What are Hall effect sensors?

Magnetic sensors are typically Hall effect sensors (named after Edwin Hall who discovered the effect in 1879), whereby a small voltage difference can be measured across a conductor with current flowing through it when a perpendicular magnetic field is applied. They are available as small, integrated solutions with signal or multiple outputs, and analog or digital outputs. The magnetic field normally comes from a magnet. While the earth’s magnetic field can be detected, it isn’t usually wanted and could be a nuisance. For that reason, strong magnets and low sensitivity hall sensors are used.

The different versions have different sensitivities, giving an output proportional to the magnetic field. The effect of the earth’s magnetic field will be small — the sensitivity is only up to 10mV/Gauss and the earth’s magnetic field is never more than 1 Gauss on the earth’s surface. They are intended to be used with an applied magnet. Bear in mind that the direction of the magnetic field is important. With a single axis hall effect sensor the maximum sensitivity will be when the magnetic field is perpendicular to the current flow. If the magnetic field is in line with the current flow you will detect nothing. Also, there will be a small signal present depending on the device orientation due to the earth’s magnetic field.

A multi-axis sensor will give a signal whatever the orientation of the magnetic field and you will be able to detect the orientation of the magnetic field.

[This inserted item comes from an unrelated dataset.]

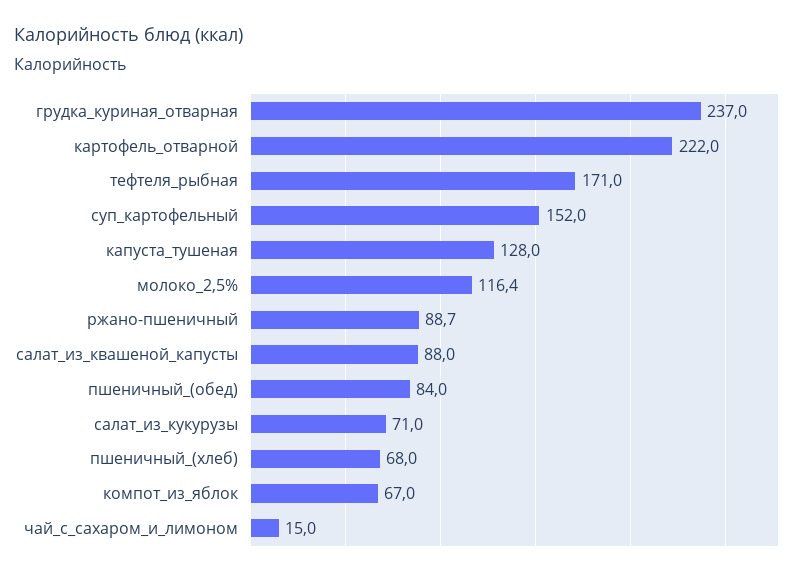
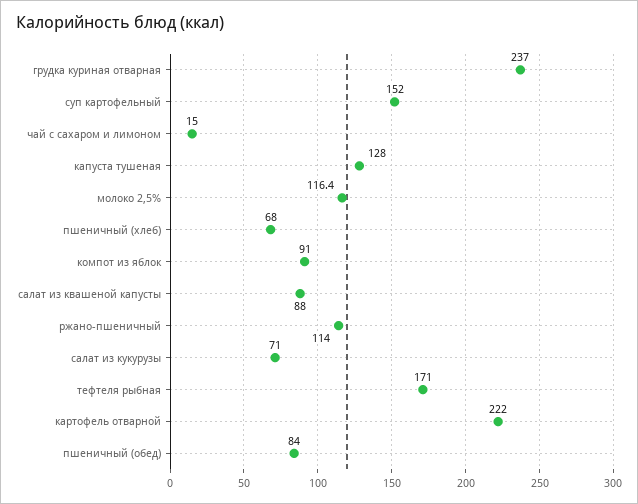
ржано-пшеничный: 88.7 -> 114
компот_из_яблок: 67 -> 91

The Infineon TLV493D above is one example of a 3D magnetic sensor. It has an I≤C interface and very low current consumption, as low as 10µA when operating. While the current consumption of the A139x series at 3.2mA seems very high by comparison, the Infineon device is already strobing the sensor at 10Hz to save power. While measuring, the TLV493D will consume 3.7mA. With a hall sensor, the voltage detected is proportional to the current flowing so ultra-low power consumption is difficult to achieve. While the signal can be amplified, you will have more problems with a offsets and noise when you start with a very small signal. As a result, the sensors typically rely on strobing the sensor to keep power consumption low. This is a typical design practice in battery operated equipment.

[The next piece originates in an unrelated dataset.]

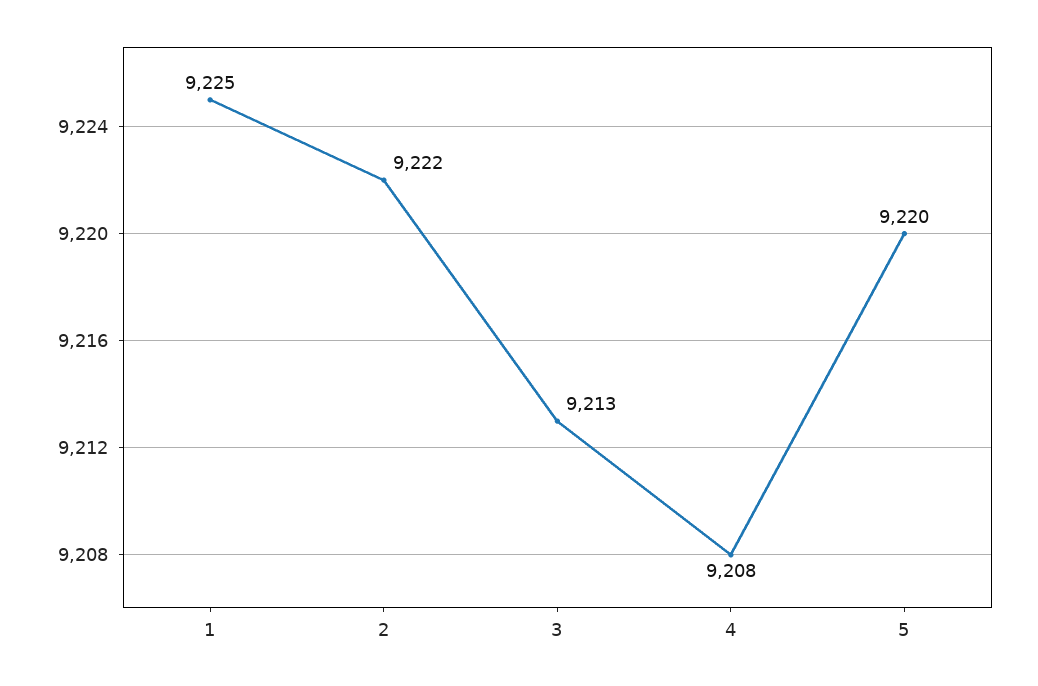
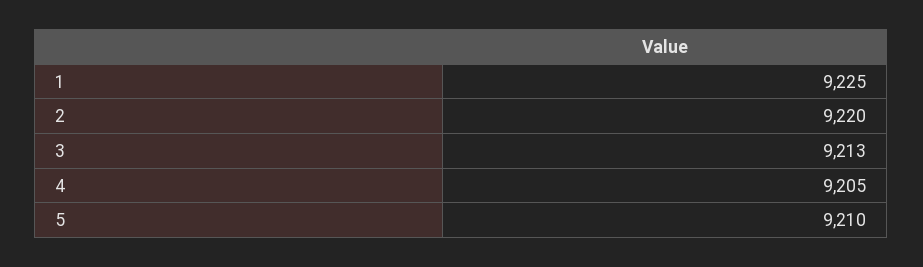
2: 9222 -> 9220
4: 9208 -> 9205
5: 9220 -> 9210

One use for magnetic sensors is for non-contact position detectors. A control element such as a joystick or knob with an embedded magnet can provide a linear (or rotary) control signal. An alternative for a rotary control would be an optical encoder, although they tend to have a quadrature output which will require something to continuously monitor the outputs to detect movement. Also, rotary encoders for user controls are not usually absolute, although they can have a zero position index. The current consumption of an optical encoder is often quite high and being incremental. You would have to be very careful if you wanted to strobe it without risking missing pulses.

An example of a rotary optical encoder would be the Bourns EN series, but they are expensive. A magnetic sensor based control can be tiny with devices often only 2mm or 3mm across. You need a tiny magnet and system for holding and moving the magnet so it is not a “complete” solution compared to an optical encoder which will take a standard control knob. Magnetic sensors are relatively inexpensive – often less than $1.

Some hall sensors are actually switches such as the Allegro Microsystems A122x series. They have an open drain output and various versions with different switching thresholds. They are “latching” so once turned on with a north pole, they need an equally strong south pole to turn them off. This behavior makes them only suitable for certain applications.

More general purpose devices are the Allegro A110x series which don’t need the opposite polarity to release them, but they do have hysteresis to prevent output chatter. You can use them where you want to detect if something is open or closed, such as a refrigerator door.

Another class of Hall-based sensor is used for detecting gear teeth for speed measurement of motors and for automobile ABS sensors such as the Allegro ATS642LSH. They incorporate a magnet so a passing ferrous metal can be detected as it disturbs the magnetic field reaching the hall sensor.

AMS AG in Germany offer a range of magnetic sensors for rotary and linear position measurement. The also sell magnets which include multipole magnet strips such as the AS5000-MS20-150. That magnet is 300mm long and has 150 poles making construction of long linear sensors possible.

iC-Haus, also in Germany, make a range of magnetic encoder and interpolator ICs which will perform up to 16-bit sine/cosine interpolation for making very high-resolution encoders. The simple hall sensor seems to have found quite a variety of uses.